Notes on Design Project 1

This note summarizes observations gathered from the first 6.033 design project. It is based on material from student reports, and was made by David Wetherall with the help of the 6.033 staff (especially Jerry Saltzer). Read it for insight into the components of a strong report, as well as to learn about the Web caching issues and their possible solutions.

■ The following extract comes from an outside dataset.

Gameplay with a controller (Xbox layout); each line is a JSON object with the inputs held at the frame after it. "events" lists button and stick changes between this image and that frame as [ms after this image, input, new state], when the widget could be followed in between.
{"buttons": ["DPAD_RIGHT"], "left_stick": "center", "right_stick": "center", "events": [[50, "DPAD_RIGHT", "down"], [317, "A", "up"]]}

Design criteria // Caching in context // Possible solutions // On references

Design criteria

Let's begin with a roughly prioritized list of design objectives. This provides a framework within which to explore the design alternatives and evaluate a chosen design systematically. Beyond those included with the assignment, the following goals emerged:

Cost-effectiveness. The ultimate goal is to save money; any solution must be cost effective in its development, implementation, and ongoing costs.
Scalability. Beyond extensibility, the exponential growth in Web traffic requires that the design scale with load.
Performance. We prefer to increase performance (with reduced latency on cache hits) rather than to degrade it (with excessive latency on cache misses or a throughput bottleneck).
Security. The solution should identify security concerns, e.g., privacy and integrity of cache contents (though your design need not solve these problems).
Reliability and fault-tolerance. The solution should identify reliability concerns, e.g. single points of failure (though your design need not solve these problems).

Caching in context

Caching is not new to the Web; browsers and the HTTP protocol support caching to some extent, and there is a body of previous work. Solutions should be designed with this context in mind.

Mechanisms

While it can be difficult to distinguish between behaviors supported by the Web protocols and common use, the following mechanisms are relevant:

Proxies. These intermediaries provide a natural point at which to cache Web pages. Available proxies, e.g. CERN, Netscape, already support caching, and caching schemes, e.g., Harvest, already leverage proxies. Widespread browser support means that proxy schemes can be used via client configuration, rather than modification. The role of proxies in providing access from behind a firewall also means that clients may typically distinguish internal requests from external ones.
Client-side daching. Browsers such as Netscape already support single user caches. Thus some of the client interface issues associated with caching have already been addressed.
Get with If-Modified-Since. Conditional GETs along with the "304 (Not Modified)" response are designed to allow efficient update of cached pages with a minimum of traffic. They are now in common use. In HTTP/1.1, the Unless header is designed to allow more complicated conditional updates, e.g. based on size and message digest. It is not widely used.
Expires and Last-Modified. The Expires response header can provide validity information, but it is typically not returned. The Last-Modified response header has been used to gauge validity, and it is often returned.
Pragma: no-cache and Cache-Control. Headers specific to caching are emerging. In HTTP/1.0, the no-cache value in the Pragma header is used to request an authoritative copy (e.g. a browser reload) or indicate a non-cacheable response. In HTTP/1.1, a Cache-Control header is available to carry this information and other cache information, e.g., lifetimes, though it is not yet widely used.

Broader Scope

Your design should use these mechanisms and improve on the current situation. Caching between many clients, for example, provides the opportunity to increase the overall hit rate. Similarly, mirror sites may be used to replicate heavily used sites, but they provide a static and coarse-grained alternative compared to caching.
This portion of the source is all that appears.